Several success stories demonstrate the group's technologies and skills:

  • IFP (Intelligent Form Processing) - originally developed under contract with the Maryland Department of Revenue to process MD state tax forms. IFP was later installed in five other states (Wisconsin, North Carolina, Vermont, Maine, and the U.S. Virgin Islands). It was also used for medical claims, invoices, employment forms, and censuses. Today, this system is the basis for the integrated IBM document processing platform.
  • Automatic Parcel Sorting System - reads and decodes addresses located on a parcel while the parcel travels on a conveyor. The system sorts parcels in real time with virtually no errors.

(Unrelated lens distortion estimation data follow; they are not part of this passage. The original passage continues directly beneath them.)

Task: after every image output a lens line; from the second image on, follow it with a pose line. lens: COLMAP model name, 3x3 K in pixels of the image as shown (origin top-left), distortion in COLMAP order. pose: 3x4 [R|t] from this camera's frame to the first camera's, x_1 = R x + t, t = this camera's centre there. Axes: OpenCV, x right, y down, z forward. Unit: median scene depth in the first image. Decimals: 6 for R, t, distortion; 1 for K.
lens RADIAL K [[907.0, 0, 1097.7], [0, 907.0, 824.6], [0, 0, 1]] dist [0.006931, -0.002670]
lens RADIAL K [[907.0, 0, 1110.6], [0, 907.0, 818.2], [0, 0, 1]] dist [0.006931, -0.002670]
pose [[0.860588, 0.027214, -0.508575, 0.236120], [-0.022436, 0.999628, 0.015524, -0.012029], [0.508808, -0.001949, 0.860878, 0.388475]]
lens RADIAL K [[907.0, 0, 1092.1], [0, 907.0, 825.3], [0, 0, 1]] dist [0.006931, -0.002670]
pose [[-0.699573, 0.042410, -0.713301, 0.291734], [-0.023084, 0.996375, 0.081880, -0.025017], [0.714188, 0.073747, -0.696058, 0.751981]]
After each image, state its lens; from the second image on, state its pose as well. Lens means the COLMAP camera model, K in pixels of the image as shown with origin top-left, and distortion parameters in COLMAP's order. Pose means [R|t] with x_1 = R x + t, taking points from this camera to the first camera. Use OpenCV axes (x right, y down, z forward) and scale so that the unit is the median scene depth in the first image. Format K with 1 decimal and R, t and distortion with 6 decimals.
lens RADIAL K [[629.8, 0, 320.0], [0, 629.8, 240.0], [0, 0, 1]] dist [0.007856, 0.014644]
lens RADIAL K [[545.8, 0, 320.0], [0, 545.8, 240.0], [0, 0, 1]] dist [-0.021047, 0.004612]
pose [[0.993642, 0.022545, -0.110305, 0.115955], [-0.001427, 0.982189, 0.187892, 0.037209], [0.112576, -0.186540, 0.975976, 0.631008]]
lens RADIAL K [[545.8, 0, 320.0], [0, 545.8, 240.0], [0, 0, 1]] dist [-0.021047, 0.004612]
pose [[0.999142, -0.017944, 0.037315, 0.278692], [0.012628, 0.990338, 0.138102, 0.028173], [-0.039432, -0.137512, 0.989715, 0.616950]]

  • Stockholm toll system - automatic license plate recognition is based on adapted OCR technology. The results exceeded other OCR solutions.
  • Hearst Metrotone newsreel collection - this important historical record includes approximately 850 hours of newsreel footage. The collection is indexed on 675,000 cards, made of aging paper with low quality printing. Our solution for digitizing the index increased the recognition rate two-fold.
  • Censuses - an adapted OCR technology combined with SmartKey achieved high accuracy results with minimal operator effort.